Thank you for taking your time to respond. I've updated my post adding score plots for R1 and R2 both before and after running
trimmomatic
.While you did have a spread of Q scores for R2 it does look like the median score stayed high. You seem to have removed most low quality bases during trimming. I would not be greatly concerned about a few red tiles that show up afterwards. How much data did you lose in the trimming step?
I'm left with ~22% of R1 (~250k out of ~1.1mln) and ~4% of R2 reads (~41k out of ~1.1mln).
You should always trim R1/R2 reads together otherwise you will be left with orphan reads (i.e. R1 reads without their R2 mates as you see above) that many programs will have trouble with (assemblers for one). So you will lose a lot of data by the present method. How big is your phage expected to be? 41K reads (R1 and R2 mates) may still be enough.
Yes, we are running trimmomatic in PE mode (i.e. we trim both files simultaneously). We've reported all surviving reads (not just surviving pairs). The genome is presumably 170kbp long, and we expect ~50-70x coverage (given surviving pairs). It is enough for assembly, though it might not be sufficient to safely detect minor contamination (which is expected). Moreover, the real concern is that despite the unrealistically strict trimming parameters the per tile quality issue has not been fully resolved.

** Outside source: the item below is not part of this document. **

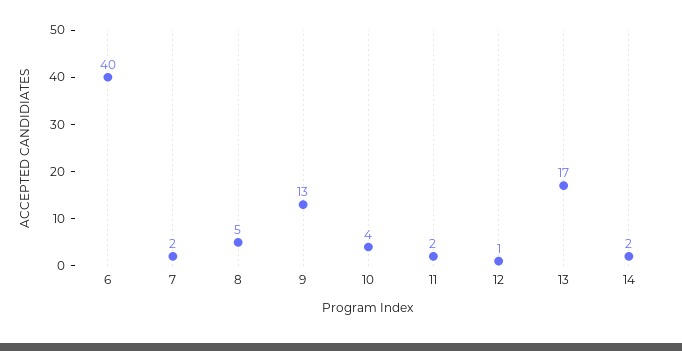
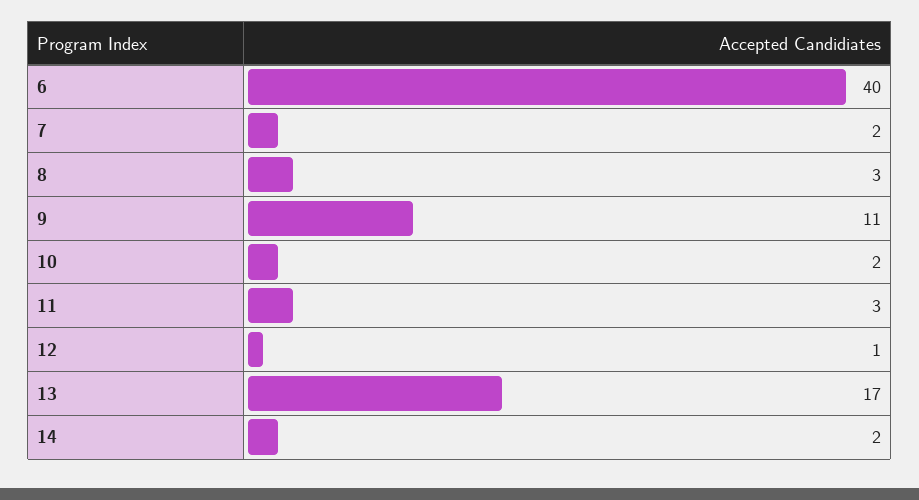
8: 5 -> 3
9: 13 -> 11
10: 4 -> 2
11: 2 -> 3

I've updated the question providing answers to these questions. Please, take a look.
I think this is a single lane machine (I familiar with other production level HiSeq sequencers) and it does look like the run was overloaded. So that could account for some of the bad quality on R2. I assume you only paid for fractional proportion of the data (which was relatively small here)?
We already addressed the duplication (small genome, large coverage so duplication not unusual). You could talk with the sequencing facility and express concern about the bad Q scores (which are likely due to overloading) which are leading to a loss of a large amount of data post-trimming/clean-up. I am not sure if they would be considerate enough to re-run the sample at no cost. It would depend on your relationship with them. You could always ask for a discount on a re-run.
Otherwise you have your 41K PE reads and you will have to move on with those.
Although it would be an ideal outcome, I'm not sure either, since communication is handled by another department. So yeah, seems like we are to move on with what we have.
Thank you very much for your answers, you've been very helpful!
You are welcome!
Check back and let me know if the BBMap tools, mentioned above, work for your data.